Amiss reflected on what he’d heard from his friend about the politics of Lord Pooley, and nodded comprehendingly.

‘Does he come here much, your old man?’

‘Good Lord, no. I wouldn’t be here if he did. He’s an enthusiastic member of the Carlton, Boodle’s and the Cavalry Club, all of them jam-packed with people just like himself. He keeps up his membership here as a nostalgic gesture to his raffish, radical youth.’

Amiss grinned as he looked around at the busts and portraits of the early Victorians classified by Lord Pooley as dangerous radicals – the deadly serious Manchester traders who had fought for free-trade principles and the profits they believed would go along with them.
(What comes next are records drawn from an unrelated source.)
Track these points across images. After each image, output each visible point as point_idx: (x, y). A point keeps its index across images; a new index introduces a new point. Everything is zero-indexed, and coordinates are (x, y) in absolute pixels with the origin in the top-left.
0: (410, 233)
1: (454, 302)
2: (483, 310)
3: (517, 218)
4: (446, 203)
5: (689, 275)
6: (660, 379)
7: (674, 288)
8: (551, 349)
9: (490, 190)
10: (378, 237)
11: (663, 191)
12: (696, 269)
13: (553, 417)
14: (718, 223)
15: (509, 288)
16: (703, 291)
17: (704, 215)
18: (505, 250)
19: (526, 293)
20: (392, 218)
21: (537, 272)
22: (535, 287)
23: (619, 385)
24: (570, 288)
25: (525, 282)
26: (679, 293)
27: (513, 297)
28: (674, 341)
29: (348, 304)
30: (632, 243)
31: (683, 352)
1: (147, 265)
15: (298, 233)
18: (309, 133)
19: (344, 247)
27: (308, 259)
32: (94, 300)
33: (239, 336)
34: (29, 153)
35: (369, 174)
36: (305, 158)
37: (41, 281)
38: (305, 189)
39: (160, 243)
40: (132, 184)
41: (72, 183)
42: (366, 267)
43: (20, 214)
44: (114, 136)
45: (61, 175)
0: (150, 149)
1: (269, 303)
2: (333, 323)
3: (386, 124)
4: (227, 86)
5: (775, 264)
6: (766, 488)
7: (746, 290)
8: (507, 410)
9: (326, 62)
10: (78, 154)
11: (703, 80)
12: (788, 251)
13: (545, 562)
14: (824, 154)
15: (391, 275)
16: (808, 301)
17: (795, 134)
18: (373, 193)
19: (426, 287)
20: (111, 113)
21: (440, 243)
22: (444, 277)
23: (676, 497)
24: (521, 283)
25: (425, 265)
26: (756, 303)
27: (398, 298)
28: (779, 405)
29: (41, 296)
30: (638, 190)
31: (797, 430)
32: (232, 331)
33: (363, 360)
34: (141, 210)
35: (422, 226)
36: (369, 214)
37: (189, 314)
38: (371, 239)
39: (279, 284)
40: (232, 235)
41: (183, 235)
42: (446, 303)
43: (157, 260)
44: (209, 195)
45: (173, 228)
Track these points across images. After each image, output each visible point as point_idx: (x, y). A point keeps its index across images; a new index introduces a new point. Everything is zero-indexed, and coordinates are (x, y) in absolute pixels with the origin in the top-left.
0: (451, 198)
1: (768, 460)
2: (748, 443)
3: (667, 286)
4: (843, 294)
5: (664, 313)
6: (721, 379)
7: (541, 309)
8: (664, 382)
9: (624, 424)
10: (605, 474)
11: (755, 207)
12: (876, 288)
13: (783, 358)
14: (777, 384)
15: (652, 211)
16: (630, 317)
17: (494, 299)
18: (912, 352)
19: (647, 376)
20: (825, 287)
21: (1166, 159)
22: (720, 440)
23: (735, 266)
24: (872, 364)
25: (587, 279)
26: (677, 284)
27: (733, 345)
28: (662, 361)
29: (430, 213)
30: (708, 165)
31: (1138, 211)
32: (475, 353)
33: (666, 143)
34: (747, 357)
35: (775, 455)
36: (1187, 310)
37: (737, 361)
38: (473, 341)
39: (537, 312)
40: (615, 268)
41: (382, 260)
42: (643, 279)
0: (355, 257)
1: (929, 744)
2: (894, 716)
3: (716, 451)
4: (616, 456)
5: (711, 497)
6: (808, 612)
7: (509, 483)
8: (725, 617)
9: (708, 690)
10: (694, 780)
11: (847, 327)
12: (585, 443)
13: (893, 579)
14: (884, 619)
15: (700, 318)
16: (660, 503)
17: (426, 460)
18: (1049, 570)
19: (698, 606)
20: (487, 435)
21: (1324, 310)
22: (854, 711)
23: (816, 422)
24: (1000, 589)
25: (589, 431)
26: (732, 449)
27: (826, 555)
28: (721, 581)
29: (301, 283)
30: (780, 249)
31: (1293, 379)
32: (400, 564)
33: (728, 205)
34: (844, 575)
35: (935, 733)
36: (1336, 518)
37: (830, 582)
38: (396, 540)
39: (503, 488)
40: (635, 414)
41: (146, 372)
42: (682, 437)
‘If this place ran on any kind of rational principles,’ he observed, ‘it would be sprinkled with new heroes all the time – fearless negotiators for free trade within the EC, leading lights of the GATT talks… smugglers.’

‘Fortunately, this place is not run on rational principles.’ Pooley suddenly leaned forward. ‘I’ve just realised what’s odd about you. You aren’t smoking. What’s happened? Have you given up again?’

‘I am not smoking at the moment. Note the cautious turn of phrase. I invested some of my overdraft in a course to help me stop and have learned all sorts of wheezes to assist the process. I could bore on about it for hours, but only a smoker or ex-smoker could find the subject interesting.’

‘Well done, Robert. I’m delighted. It wasn’t doing you any good.’

‘Ellis, I am extremely fond of you, but sometimes you try me sorely. There are two things that make me desperately want to reach for a cigarette. One is someone saying the kind of thing you’ve just said. The other is the persecution of smokers by sanctimonious fascist twats – among whom, I hasten to add, I don’t number you: you’ve always been tolerant – anxious, health-conscious, but tolerant. Whereas those buggers who ban smoking from their houses, bellyache about passive smoking at work and demand that smokers be excluded from the National Health Service drive me crazy.’ Amiss was sitting bolt upright, quivering with indignation. ‘I think it’s time for lunch,’ said Pooley.